> **TEXT SEGMENT**
****

My kind of panda
I saw this on Scribbling Woman—a motley collection of scanned paperback covers and movie posters from the 50s and 60s (Caution! Many are not work safe!). This stuff brings back fond memories of my youth, when I was dreadfully poor and desperate for stuff to read, and would plow through piles of those lurid paperbacks found in moldy old boxes at garage sales and in, of all places, porn shops. In Seattle, down along 2nd Avenue, there was a string of seedy porn shops that would have all their garish wares up on racks on the walls, but they'd always have a table in the middle of the store with a pile of random books for sale at really cheap prices—I think the idea was that they could always point to the disorganized crap in a pile and claim that they were a legitimate bookstore. I'd always go straight to the pulp table, where you'd find some splendid copy of The War Against the Rull for ten cents, or where I once found a nice hardback copy of The Idylls of the King for next to nothing.
Anyway, one thing I liked in this collection was this pudgy, cross-eyed panda bear. I strongly empathize with this bear. I also wish I had the whole text, because I'm really curious to know how you could write a whole book about Panda Bear Passion without filling it with lots of zoological detail on the Ailuropoda.

That image has been cropped. If you insist, though, and are mature enough to view a bare breast without panicking, here's the whole thing.
You know, it could also make for a pretty good logo for the Panda's Thumb. Or Pandagon.


Wow, I just had one of those cartoon moments. You know when the cartoon character sees something amazing and their eyes zoom out from their sockets for a moment. Your article with a cross eyed panda made my eyes zoom.

****

Stored data entries
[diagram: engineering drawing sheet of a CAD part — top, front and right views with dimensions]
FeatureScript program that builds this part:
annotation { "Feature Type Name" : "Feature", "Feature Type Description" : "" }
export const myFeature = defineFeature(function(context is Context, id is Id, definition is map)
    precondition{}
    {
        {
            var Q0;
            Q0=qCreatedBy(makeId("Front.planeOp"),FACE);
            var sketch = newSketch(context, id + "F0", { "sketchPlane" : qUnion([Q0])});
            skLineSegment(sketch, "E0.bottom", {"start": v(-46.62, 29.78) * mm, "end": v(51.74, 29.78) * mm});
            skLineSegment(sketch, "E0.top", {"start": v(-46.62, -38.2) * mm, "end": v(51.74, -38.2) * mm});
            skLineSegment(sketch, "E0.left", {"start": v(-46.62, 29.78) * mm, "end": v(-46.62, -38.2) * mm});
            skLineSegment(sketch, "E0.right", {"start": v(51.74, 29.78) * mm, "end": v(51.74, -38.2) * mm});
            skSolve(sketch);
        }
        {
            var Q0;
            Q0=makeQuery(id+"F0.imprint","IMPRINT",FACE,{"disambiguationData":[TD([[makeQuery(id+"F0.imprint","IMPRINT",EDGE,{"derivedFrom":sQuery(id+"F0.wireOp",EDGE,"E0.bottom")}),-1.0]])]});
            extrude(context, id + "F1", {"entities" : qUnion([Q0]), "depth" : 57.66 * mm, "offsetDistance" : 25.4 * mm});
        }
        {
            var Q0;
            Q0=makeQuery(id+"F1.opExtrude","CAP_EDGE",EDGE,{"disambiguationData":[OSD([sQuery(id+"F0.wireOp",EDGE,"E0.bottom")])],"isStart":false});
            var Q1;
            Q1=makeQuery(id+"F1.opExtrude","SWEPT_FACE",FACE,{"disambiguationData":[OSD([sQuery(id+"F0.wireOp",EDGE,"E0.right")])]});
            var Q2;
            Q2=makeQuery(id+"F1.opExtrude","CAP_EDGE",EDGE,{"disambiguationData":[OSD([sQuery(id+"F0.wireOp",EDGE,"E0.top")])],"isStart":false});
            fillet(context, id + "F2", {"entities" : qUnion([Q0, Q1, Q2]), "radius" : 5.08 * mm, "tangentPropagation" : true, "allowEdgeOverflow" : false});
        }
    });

****

> **TASK BRIEF**
Quote the blog post about the panda book cover word for word, from "That image has" up to and including "Thumb. Or Pandagon.".

> **EXERCISE RESULT**
That image has been cropped. If you insist, though, and are mature enough to view a bare breast without panicking, here's the whole thing.
You know, it could also make for a pretty good logo for the Panda's Thumb. Or Pandagon.